Another big debut was the new Crocker Big Tank built by the man who is the legal owner of the Crocker name, Michael Schacht, and his hard-working team. Resplendent in natural patinas, Schacht has overcome a lot of adversity to launch what he insists aren’t replicas of the original but more of a continuation in the vein of what Al Crocker started. After doing extensive research and utilizing the help of experts on the marque like Chuck Vernon, the new Crockers combine old school methods with modern machining and materials as the next generation uses an 80 cubic-inch V-Twin that puts out a claimed 85 hp. The Crocker, below, will make its World Premier at the LA Calendar Motorcycle Show in July.
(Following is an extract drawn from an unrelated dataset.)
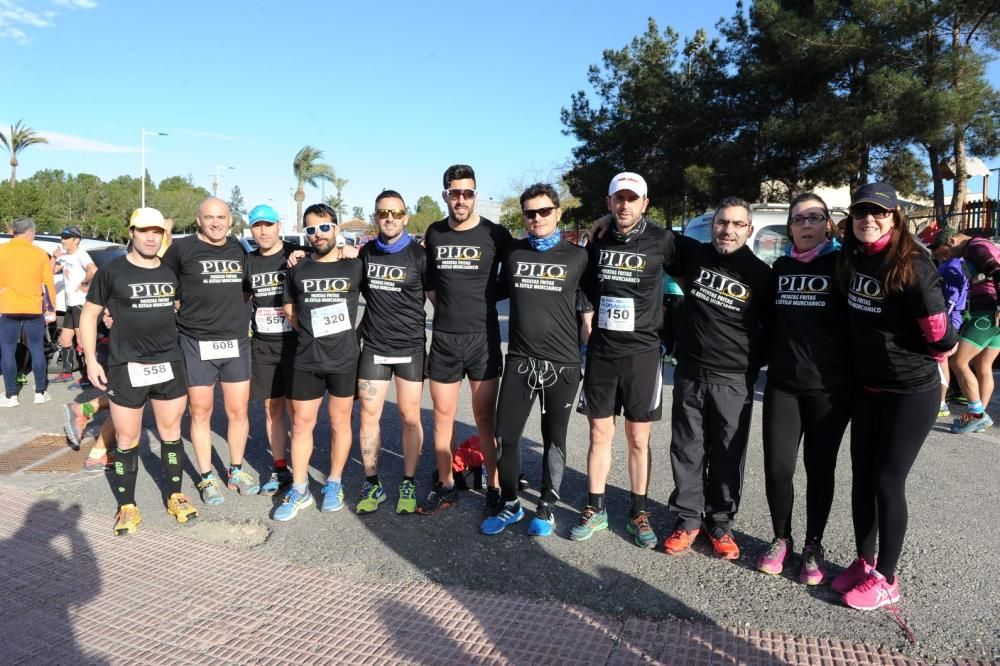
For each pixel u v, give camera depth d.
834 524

The afternoon strolling through the immaculate collections of motorcycles. We enjoyed our time talking to Thom McIlhattan who had transported his private collection of Harley-Davidsons to the show from his home in Vallejo, California. The crown jewel of his collection was a 1909 Harley Model 5A. The story goes that in 1909, Harley marketed a twin-cylinder engine that was pulled off the market because of belt slippage. As a result, the presiding single-cylinder motorcycle was upgraded and called the Model 5 featuring an ignition system with a magneto. It featured controls operated by cables instead of rods and bell cranks and its wiring was routed through the handlebars. Less than 100 of the 5A units equipped with a magneto were built in 1909, and most of them didn’t stand the tests of time, either being pieced out or destroyed. The 1909 5A in McIlhattan’s collection reportedly survived because it once belonged to a farmer who used it to power a cider press.
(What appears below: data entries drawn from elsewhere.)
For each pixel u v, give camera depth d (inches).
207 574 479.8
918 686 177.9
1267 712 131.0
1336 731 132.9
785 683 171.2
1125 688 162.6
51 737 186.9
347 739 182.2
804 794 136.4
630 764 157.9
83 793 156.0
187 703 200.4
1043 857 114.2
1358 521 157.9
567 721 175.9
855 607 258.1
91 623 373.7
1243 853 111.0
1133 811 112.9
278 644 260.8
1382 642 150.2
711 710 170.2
With over 250 motorcycles on display in the Concours, competition for the Breitling Circle of Champions was fierce. Former LA Calendar Motorcycle Show winner and regularly featured Iron & Lace Calendar Custom bike builder extraordinaire Shinya Kimura won double honors for his 1974 MV Agusta 750 S America, his hand-forged metal work attracting the attention of Cycle World editors who granted it the “Elegance in Action” award in addition to capturing first place in the Custom/Modified category. Not bad for what Kimura calls his “daily rider.” We actually photographed Shina's MV last month for next years' calendars, and he plans to have it on display at the LA Calendar Show in July.
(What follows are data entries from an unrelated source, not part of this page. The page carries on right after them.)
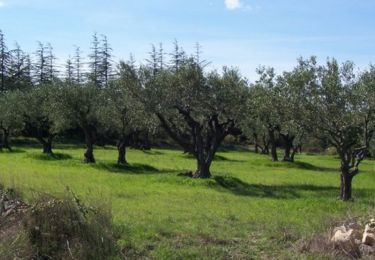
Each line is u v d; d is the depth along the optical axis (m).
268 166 44.53
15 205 10.74
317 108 21.45
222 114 29.80
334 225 11.96
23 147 63.06
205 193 23.23
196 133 30.06
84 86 39.91
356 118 21.23
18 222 9.83
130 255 9.82
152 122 33.81
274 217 15.62
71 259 8.93
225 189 25.53
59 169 32.66
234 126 30.17
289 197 22.95
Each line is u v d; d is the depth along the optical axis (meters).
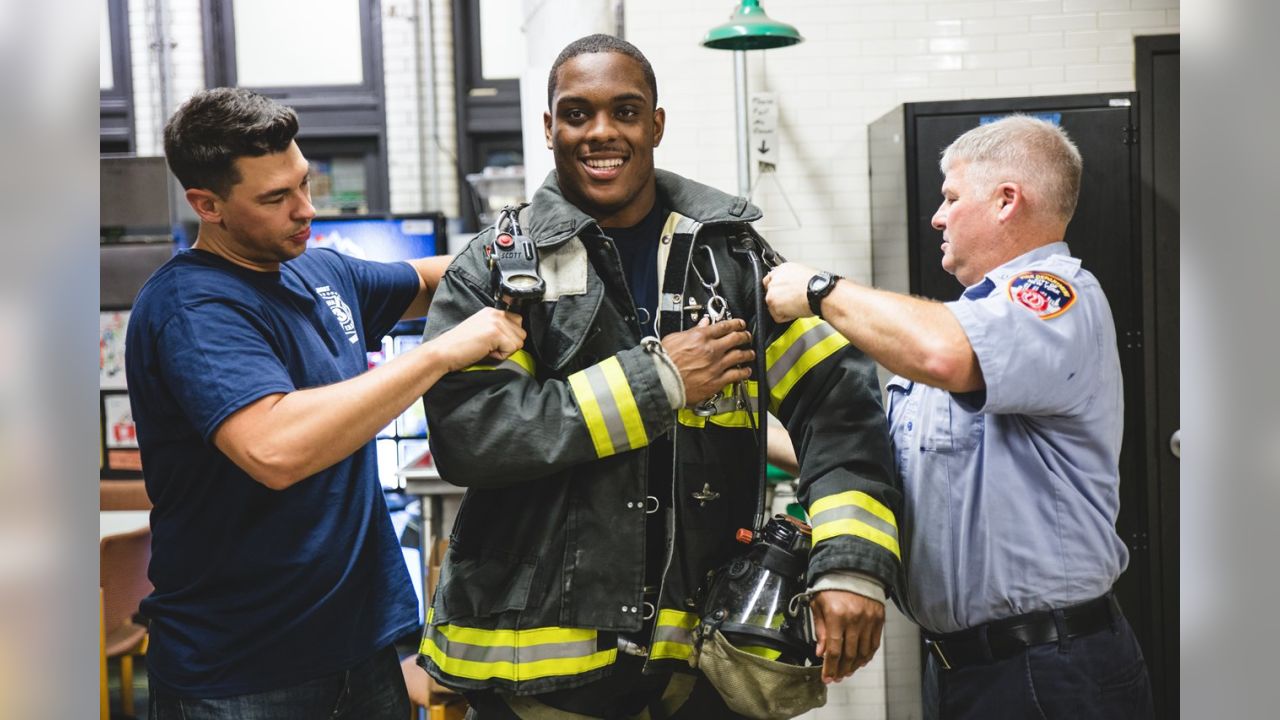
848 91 3.69
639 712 1.78
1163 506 3.65
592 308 1.70
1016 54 3.68
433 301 1.78
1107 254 3.22
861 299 1.67
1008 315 1.66
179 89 5.44
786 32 3.07
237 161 1.74
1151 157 3.69
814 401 1.77
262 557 1.80
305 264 2.02
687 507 1.72
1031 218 1.84
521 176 4.75
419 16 5.47
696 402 1.64
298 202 1.82
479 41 5.57
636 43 3.68
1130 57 3.67
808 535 1.71
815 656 1.65
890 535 1.67
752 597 1.65
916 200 3.23
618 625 1.65
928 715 1.98
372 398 1.63
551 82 1.75
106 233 4.08
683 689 1.78
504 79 5.58
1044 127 1.88
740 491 1.79
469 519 1.73
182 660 1.81
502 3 5.54
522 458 1.61
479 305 1.73
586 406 1.60
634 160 1.72
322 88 5.57
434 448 1.69
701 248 1.78
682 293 1.75
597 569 1.66
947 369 1.63
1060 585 1.75
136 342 1.80
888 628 3.60
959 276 1.95
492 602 1.70
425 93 5.49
Former AMA Superbike roadracer Thad Wolf rode Dan Gurney's latest Alligator bike using an American Big Twin engine. Note the long swingarm pivoting at the chain sprocket shaft. I though the bike was pretty much a joke until Than blew by me on my Ducati 1200 Multistrada in Turn 5 at Laguna Seca like I was standing still!
Dan Gurney’s 2011 Alligator V-Gator also received recognition in the form of the “Innovation award,” and Schacht won the “Industry Award” for his Crocker in a new category for motorcycles built by industry professionals. But it was Simon Graham who won top honors and “Best of Show” for his 1974 MV Agusta 750 S. On a personal note, I happened to park next to the exact same motorcycle out on the street in front of the Gathering when I arrived. Little did I know that an even cleaner version of the four-stroke inline-four powered 750 S would later capture “Best of Show” honors, earning Graham a Breitling Super Ocean watch, a Tiffany & Co Sterling trophy and a bottle of Louis Roderer champagne that took both hands to hoist.
More bikes around the Quail event venue. That's my Multistrada 1200 in the foreground which I rode along the Coast Highway and back some 270 miles from Los Angeles. Ducati was there (in the background) with a manufacturer's and club display.
Mecom Auctions and Gavin Tripp came to the Quail to show off about 30 classic MV Agustas. Mecum has consigned the impressive Gary Kohs MV Agusta Collection to their 2012 auction in Monterey, California comprised of 71 machines ranging from a 1946 MV 98 “3 Velocita” race model, to a 2007 MV F4 1000/312 Bonneville. This one-of-a-kind gathering of exquisite motorcycles is the result of collector Gary Kohs’ lifelong mission to acquire only the very finest examples of what many consider to be the “Ferrari of the motorcycle world,” and has assembled an amazing collection of Count Giovanni Agusta’s legacy of rolling Italian art. This unprecedented offering at the Hyatt Regency Monterey Hotel and Spa on Saturday August 18, 2012 will be a once-in-a-lifetime opportunity to acquire one of the finest motorcycle collections in the world as a single lot on the auction block.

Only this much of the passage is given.